Furthermore, assuming a noncorporate taxpayer holds stock in a C corporation (either directly or indirectly through a pass-through entity), there are four main requirements that must be satisfied before gain on the sale of stock is potentially eligible for the exclusion under Section 1202: (i) the stock must be acquired directly from the relevant corporation at the time of its "original issuance"; (ii) the issuing corporation must be a "qualified small business" (this is often referred to as the "$50 million aggregate adjusted tax basis of assets" test); (iii) the issuing corporation must satisfy the "active business requirement" during substantially all of the taxpayer's holding period; and (iv) the taxpayer must hold the stock for more than five years.2

Potential Changes Contained in the Senate Proposal

The Senate Proposal contains three significant changes that have the potential to dramatically expand the nature and scope of the tax benefits that are afforded to holders of QSBS under current law:

  • Tiered-Gain Exclusion. First, the Senate Proposal would establish a "tiered-gain exclusion" for QSBS that is acquired after the date on which any actual legislation may ultimately be enacted (the Effective Date). Specifically, the change would provide for a 50% exclusion after three years, a 75% exclusion after four years and a 100% exclusion after five years. In addition, assuming that the amount of any taxable tiered gain would be subject to tax at the maximum capital gains rate of 28% that generally applies to the taxable portion of gains realized with respect to QSBS acquired on or before September 27, 2010 (and that such gains would also be excluded as a preference item for purposes of the alternative minimum tax (AMT)), the effective tax rate would be 14% for stock in the three-year tier and 7% for stock in the four-year tier (with stock in the five-year tier retaining a 100% exclusion and exemption from the AMT).
  • $15 Million Per-Issuer Cap. Second, the Senate Proposal would increase the amount of the current "per-issuer cap" potentially applicable to QSBS eligible gains from $10 million to $15 million for QSBS that is acquired after the Effective Date, indexed to inflation beginning in 2027. This represents a highly material change as compared with current law, which has not experienced an increase in the per-issuer cap since Section 1202 was originally enacted in 1993, with the potential to greatly benefit taxpayers (such as founders and early-stage employees) that have a relatively low tax basis in their shares of QSBS.
  • $75 Million Aggregate Gross Assets Limitation.

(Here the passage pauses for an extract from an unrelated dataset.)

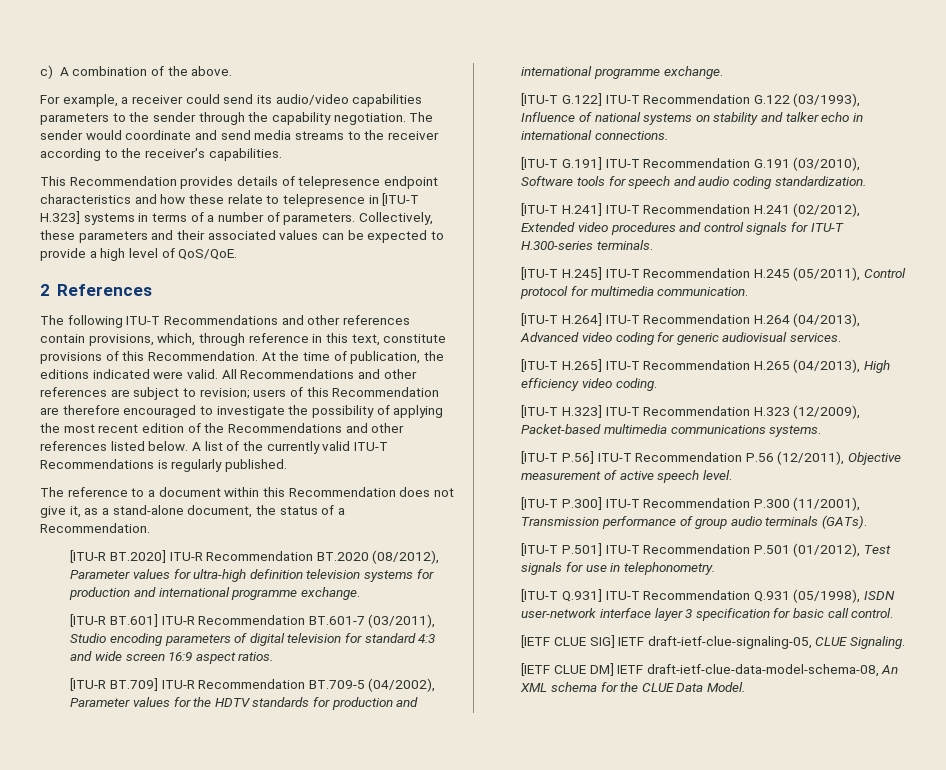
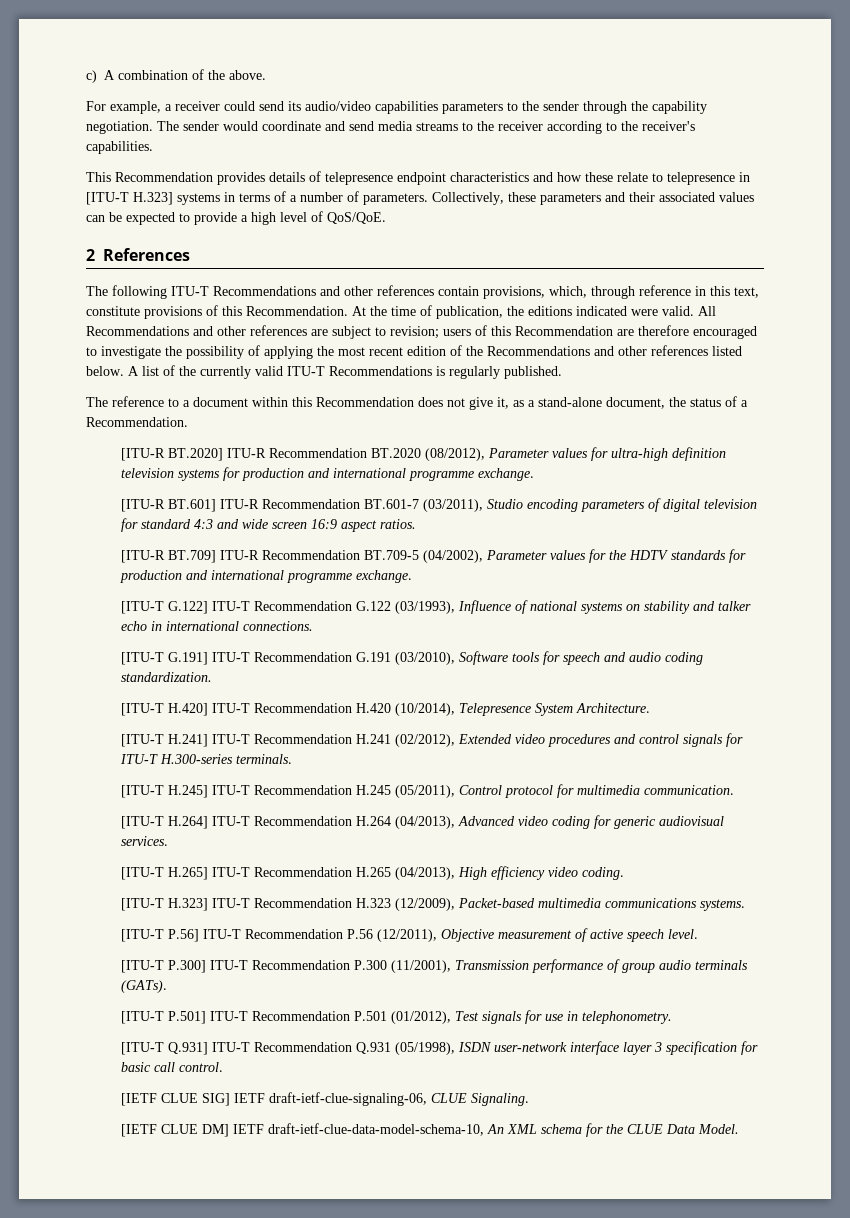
(866, 181) none -> [120,703,650,716] // [ITU-T H.420] ITU-T Recommendation H.420 (10/2014), Telepresence System Architecture.
[647,636,812,649] draft-ietf-clue-signaling-05, -> [268,1092,427,1106] draft-ietf-clue-signaling-06,
[646,664,879,677] draft-ietf-clue-data-model-schema-08, -> [267,1123,484,1136] draft-ietf-clue-data-model-schema-10,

Third, the Senate Proposal would increase the current aggregate gross asset limitation from $50 million to $75 million for QSBS that is acquired after the Effective Date, indexed to inflation beginning in 2027. This also represents an important change as compared with current law as it will create a substantially higher threshold for new stock issuances. In addition, this proposed change, when coupled with the proposed changes to Section 174 that would allow taxpayers to immediately deduct domestic research or experimental expenditures, would greatly expand the potential number of qualifying small businesses that may benefit from Section 1202.

Potential Impact of Changes

At this point, it remains unclear whether the changes to Section 1202 contained in the Senate Proposal will ultimately be enacted or, if enacted, whether the changes will be materially altered from their current form. Constituents of the small business community and the start-up ecosystem should continue to monitor developments in relation to these potential changes and consider what impacts, if any, such changes may have on potential future stock issuances.

Footnotes

1. All "Section" references are to the U.S. Internal Revenue Code of 1986, as amended, or applicable Treasury Regulations promulgated thereunder.

2. For further details and background information regarding Section 1202/QSBS, see the full-length article "Section 1202: Qualified Small Business Stock" (April 15, 2025) and a related blog on WilmerHale Launch, "Section 1202 'Qualified Small Business Stock': Top 10 Planning Opportunities (and Traps for the Unwary)" (April 15, 2025).

The content of this article is intended to provide a general guide to the subject matter. Specialist advice should be sought about your specific circumstances.